Hundreds mourn death of Franciscan Apprentice,
Stephen Rzegocki

Stephen Rzegocki

MERIDEN, CT (12-08-2011) - He was an Advent man. An unassuming man whose characteristic spirit of patient waiting and quiet reflection beat in rhythm year-round with the season of Advent, a time when we wait attentively and expectantly for the One who is to come. The One-who-is-to-come came on the second day of Advent to bring his Advent man home to live with Him forever. On November 28th, Stephen Rzegocki died unexpectedly of an embolism almost three weeks following a heart valve repair surgery. The day before, on the First Sunday of Advent, Stephen, a Franciscan Apprentice, joined his fellow Apprentices and the Franciscan Sisters and Brothers of the Eucharist at Mass in celebration of the Sisters' 38th Foundation Day. No one knew that the next day he would join his parents, three of his children, his brother and the Franciscan Sisters and Brother who live in heaven.

At the beginning of the funeral Mass, the celebrant, Reverend Robert F. Tucker, asked Stephen's wife, Kelleanna, and their children, Nathan and Katherine, to light the Advent candle from the Easter candle.

Stephen was 17 years old when the Franciscan Sisters of the Eucharist came to Meriden. His parents, Walter and Katherine (later Sister Jacoba) Rzegocki, were among the first lay people to welcome the Community. Walter organized the Sisters' move to their new house and land on Allen Avenue in 1973 and helped start the large garden, among other projects. Stephen, at the age of twenty, tackled the tedious job of reviving an abandoned clay tennis court on the Sisters' land, converting it into a prayer garden. With one of the Sisters, he wire-brushed the rust from the chain-link fence around the court and repainted the fence with rust-proof paint. He took on the further development of the future prayer garden by designing and creating a meandering walking path through the enclosed space, and then with the Sisters, planted seedlings and wild flowers. Soon after, Stephen became a Franciscan Apprentice, a lay associate of the Franciscan Community. He and two other young lay people were the first of the now approximately 100 men and women throughout the world who are dedicated to Franciscan spirituality through their relationship with the Franciscan Sisters of the Eucharist.

Trained as a toolmaker, Stephen was the first employee of a fledgling metal stamping shop founded in the 1970's. He gave almost thirty years of service to the company. He was part of a group to develop a spirituality of work for the tool and die industry, based on Pope John Paul II's encyclical, On Human Work. Maintaining a balance between the human and the technical was a mission to be lived, one he witnessed to by his life as a faithful Catholic lay man working within the secular arena.

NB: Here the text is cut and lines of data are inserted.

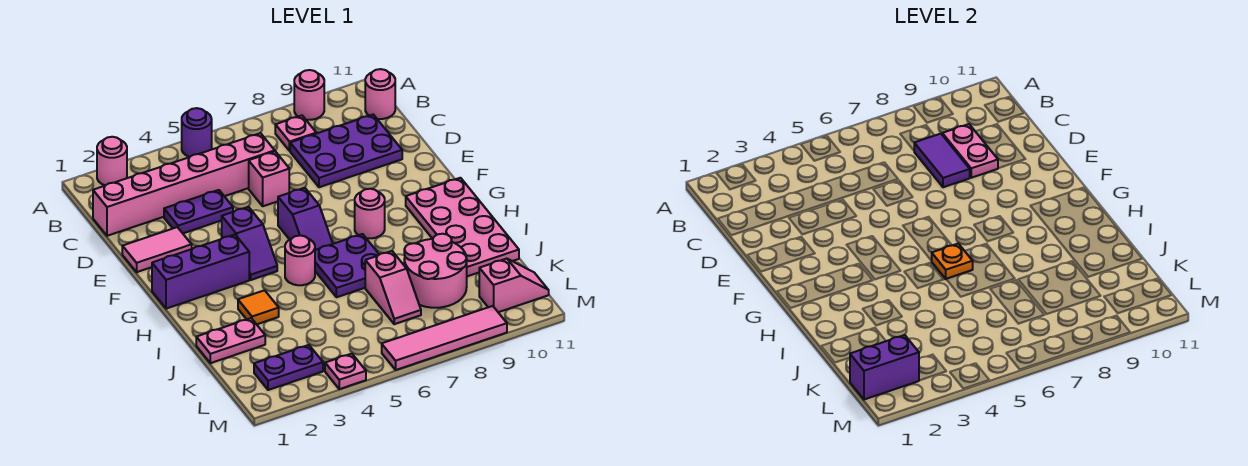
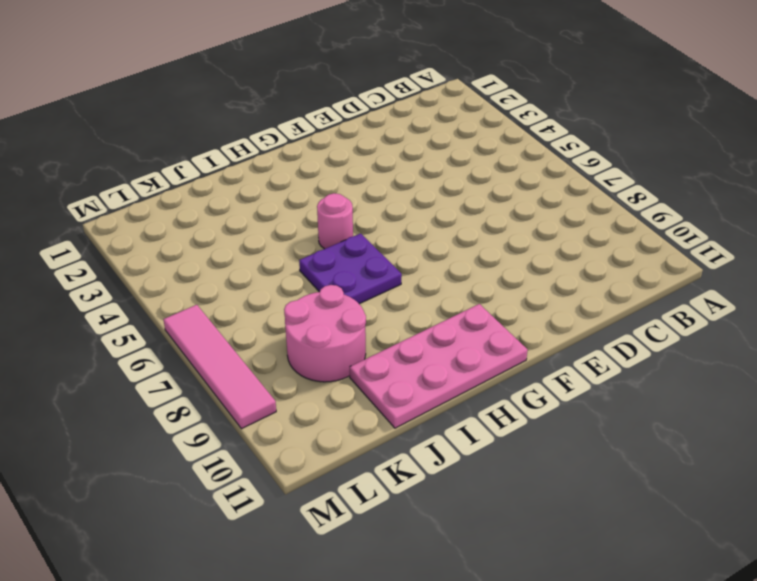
none -> pink 1x1 round brick [97,137,127,185]
none -> purple 1x1 round brick [182,108,212,157]
none -> pink 1x1 round brick [294,70,324,120]

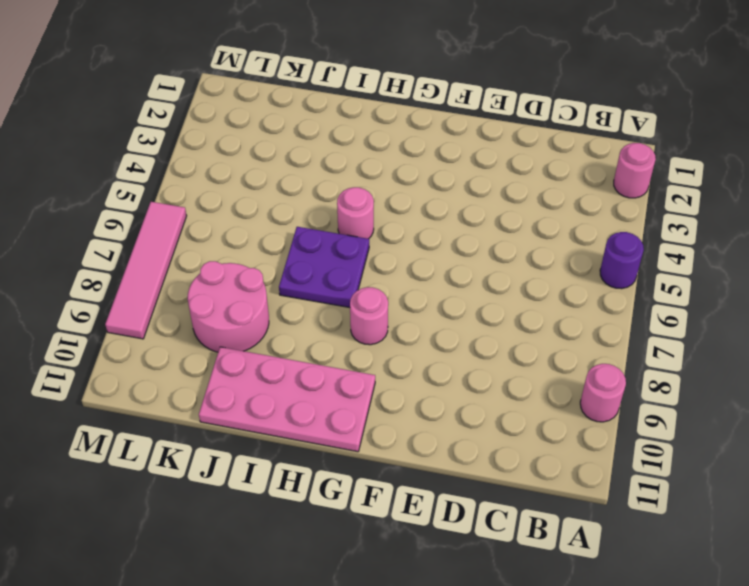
none -> pink 1x1 plate [275,116,316,151]
none -> pink 1x1 round brick [365,69,395,119]
none -> pink 1x6 brick [93,133,275,236]

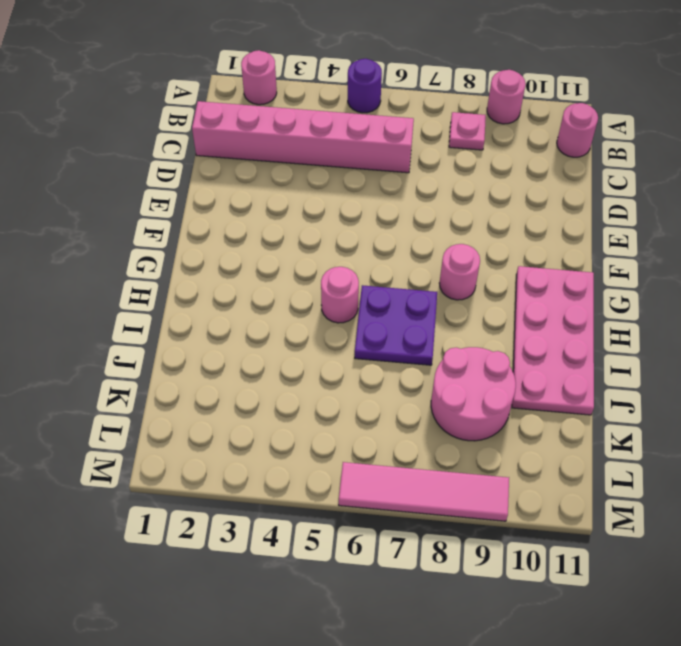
none -> purple 2x3 plate [290,115,402,187]
none -> purple 1x2 plate [164,190,233,233]
none -> pink 1x1 brick [249,151,289,206]

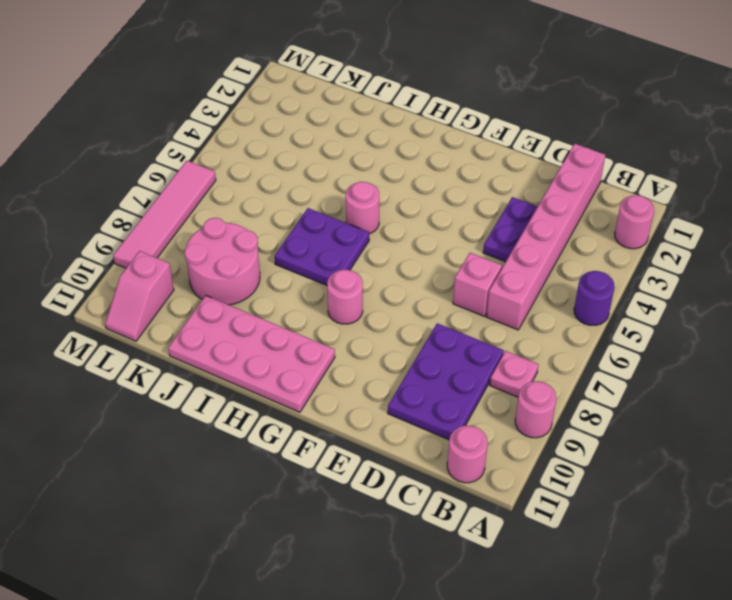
none -> pink 1x2 tile [122,227,192,272]
none -> purple 1x2 slope [222,207,277,280]
none -> purple 1x2 slope [278,188,333,250]

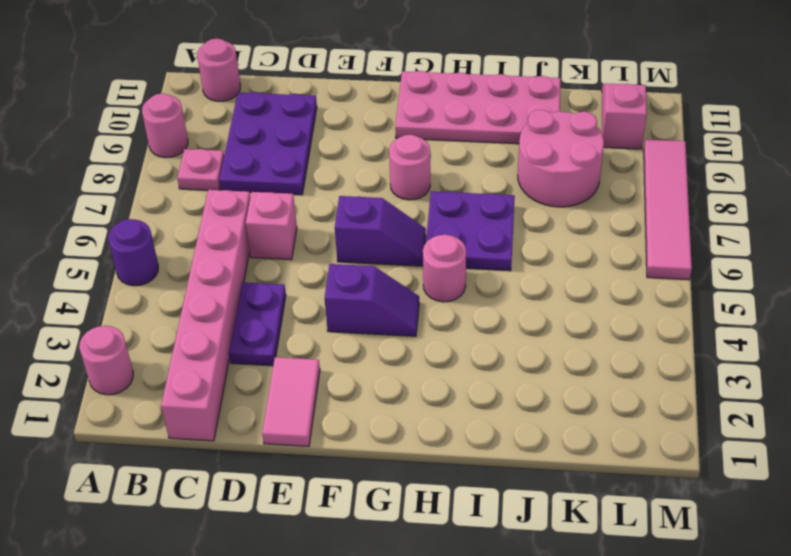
none -> purple 1x3 brick [152,235,249,309]
none -> orange 1x1 tile [238,290,279,324]
none -> pink 1x2 plate [196,318,265,363]

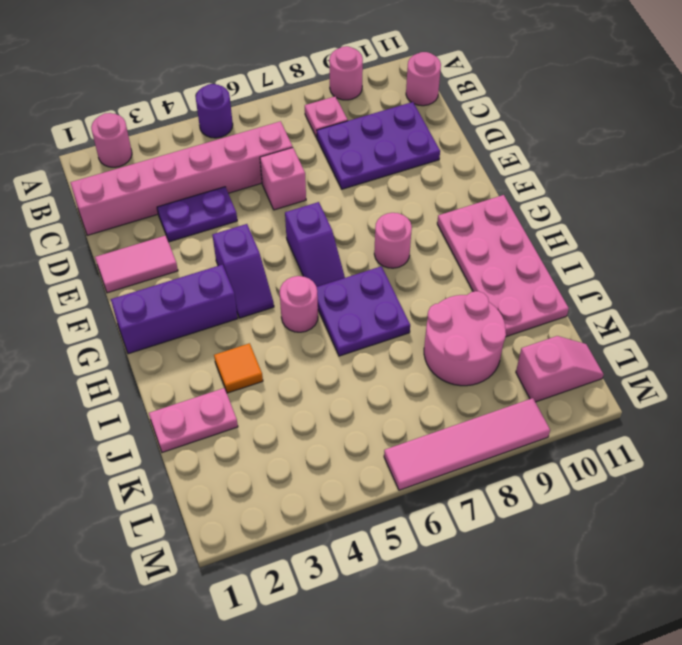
none -> pink 1x2 slope [365,251,421,324]
none -> purple 1x2 plate [254,345,323,390]
none -> pink 1x1 plate [325,354,366,389]

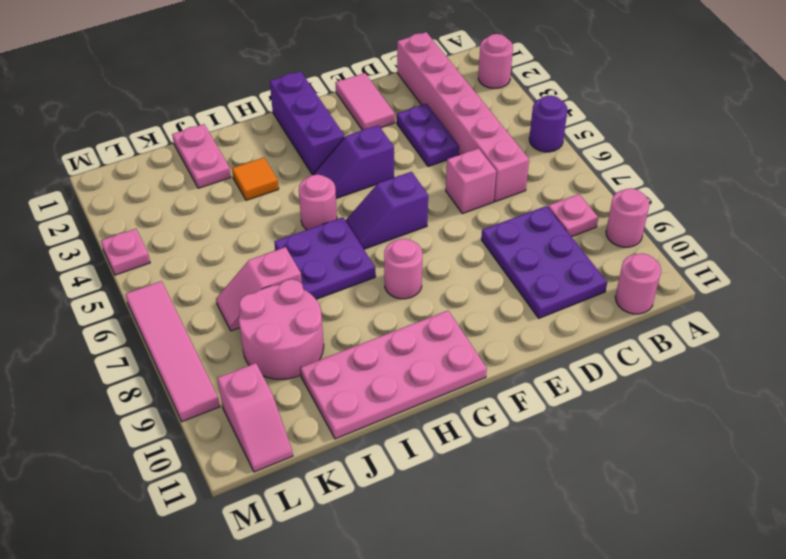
none -> purple 1x2 plate [254,345,323,390]
none -> purple 1x2 tile [914,134,970,187]
none -> pink 1x2 plate [942,124,998,178]

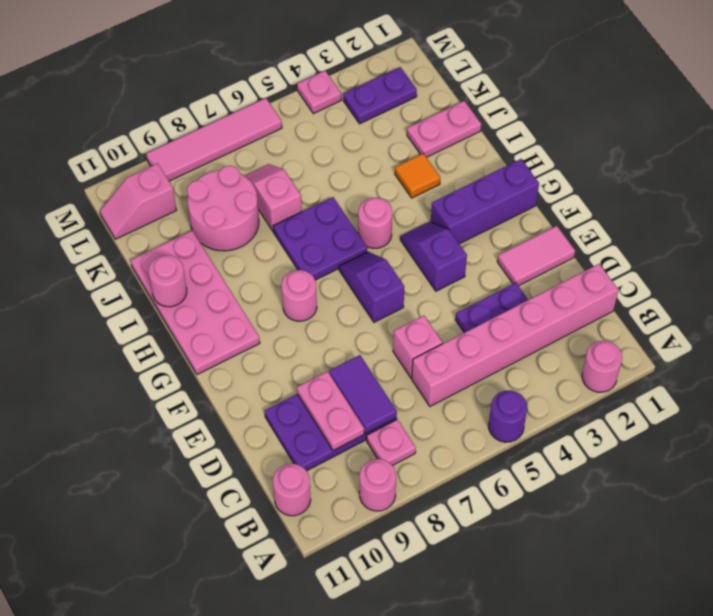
pink 1x1 round brick [149,255,187,307] -> none
none -> orange 1x1 plate [931,244,973,279]
none -> purple 1x2 brick [850,335,919,400]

Stephen and his wife Kelleanna shared a strong commitment to the teachings of the Catholic Church on marriage and family life. With other married couples, they sponsored programs to help prepare engaged couples for marriage. Stephen did not preach, but wisely gave advice when asked and witnessed his beliefs by deeds more than words.

Stephen was an active parishioner of St. Joseph Church in Meriden where he received the sacraments of baptism, first communion, reconciliation, confirmation and matrimony. He served on committees, trained altar servers and was a lector for Sunday Mass. St. Joseph Church received his body on December 2nd, as his brothers and nephews carried his casket into the church for the Mass of Christian Burial.

By age 58, Stephen Rzegocki had quietly impacted the lives of hundreds of people. Men, women and children formed a steady line at Wallingford Funeral Home to say goodbye to Stephen and to comfort his wife Kelleanna, his son Nathan, his daughter Katherine and his six siblings and their families. The Sisters, Brothers and his fellow Franciscan Apprentices deeply mourn his death and know that the experience of having one of the first Apprentices be one of the first to die is a mystery held in God. The Advent man has given us an unexpected experience of the meaning of the season, as we wait patiently, consistently, with fortitude and resolve to greet with an open heart the One-who-is-to-come.

The Franciscan Sisters and Brothers of the Eucharist formed an honor guard on the steps of St. Joseph Church at the end of the funeral Mass. Talented close friends of Stephen built the casket out of pine and elegantly finished it with professional precision.